╭─ Passage to read

The silicone rubber elastomeric material must be flexible at temperatures of from below freezing to those temperatures normally found in home or commercial washing machines and dryers. Hence temperatures of from about 30°F. below zero to temperatures of from 250°F. to 300°F. are required. The silicone material should have a Shore-A hardness of from 20 to 45 as measured by American Society of Testing Materials, ASTM-D-676. The silicone material should have a tensile strength of from 250 psi to 500 psi and a percent elongation of from 100 to 500 percent as measured by ASTM-D-412. The silicone should have a linear shrinkage of 2% or less.
In FIG. 2 of the drawings there is shown a schematic view of apparatus for carrying out the method of the present invention. In the method a roll of untreated "curtain" fabric 15 is carried by a conveyor 16 beneath a silicone applying and metering head 17. The silicone material is fed from a reservoir 18 through a pump 19 to the head. The head may comprise a plurality of nozzles 20 or hypodermic needles or other means for metering and feeding the silicone onto the fabric. The nozzles may be oscillated and/or fed intermittently to produce any desired pattern of the silicone on the fabric. The silicone material used must have a viscosity of from 12,000 centipoises to 25,000 centipoises. If it is not within this range of viscosities it will either flow too greatly or plug the needles or otherwise disrupt and make the process inoperable. After the silicone is applied to the fabric it is allowed to remain on the fabric for a fraction of a second up to a few minutes to allow it to seep into the permeable areas or portions of the fabric and produce adequate bonding. The reach of the conveyor from point A to B allows the time for the required seepage. The seepage may be carried out at room temperature and approximately 40% relative humidity and requires only a short period of time but a finite period of time.

╰─
╭─ Data extracts

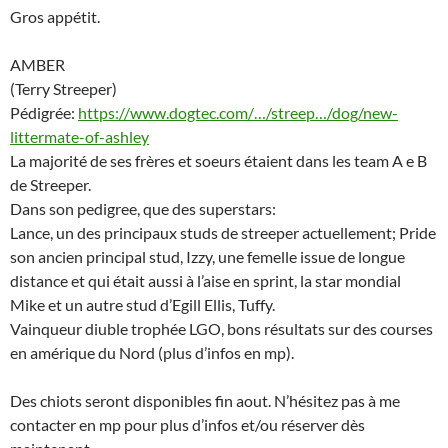
Gros appétit.
AMBER
(Terry Streeper)
Pédigrée:
https://www.dogtec.co
m/…/streep…/dog/new-
littermate
-of-ashley
La majorité de ses frères et soeurs étaient dans les team A e B
de Streeper.
Dans son pedigree, que des superstars:
Lance, un des principaux studs de streeper actuellement; Pride
son ancien principal stud, Izzy, une femelle issue de longue
distance et qui était aussi à l’aise en sprint, la star mondial
Mike et un autre stud d’Egill Ellis, Tuffy.
Vainqueur diuble trophée LGO, bons résultats sur des courses
en amérique du Nord (plus d’infos en mp).
Des chiots seront disponibles fin aout. N’hésitez pas à me
contacter en mp pour plus d’infos et/ou réserver dès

╰─

Prompt 1:
According to the silicone fabric passage, what viscosity range must the silicone material have for the application process?
Prompt 2:
Carry on the silicone fabric passage, picking up after its final sentence.

Exercise response 1:
From 12,000 to 25,000 centipoises.

Exercise response 2:
After the silicone material is allowed to seep into the fabric the fabric is passed through an oven 21 and the silicone material cured. The silicone is cured at a temperature of from 90°F. to 185°F. for a period of time of from 5 to 30 minutes at a relative humidity of between 25 to 80 percent. The drying atmosphere which is preferably air should contain at least 7 grains of water per cubic foot for suitable curing. To produce suitable fabric for use in waistbands the silicone should have a tack-free time of less than 40 minutes. Approximately 11/2 to 4 grams of silicone per linear yard of fabric is used to provide the requisite frictional characteristics in the waistband product.
After the fabric with the silicone thereon is cured it is aged for a period of a few hours to 24 hours or more. The aging is accomplished by placing the fabric with the silicone thereon after curing into cans 22 or cardboard cartons in a more or less unconfined state to allow the silicone material to age, drive off the acetic acid or other volatile materials which might disrupt the final properties of washability, dry cleanability, color fastness and the like.
After the treated fabric is aged it is rolled onto spools or otherwise packaged and utilized in the manufacture of apparel such as trousers, skirts and the like.
From the foregoing description it will be appreciated that the objects and advantages set forth in this invention have been fully achieved. Modifications will become apparent to those of ordinary skill in the art after reading this disclosure and it is to be understood that this invention is not necessarily limited to details described since the spirit and scope of the invention is defined by the appended claims.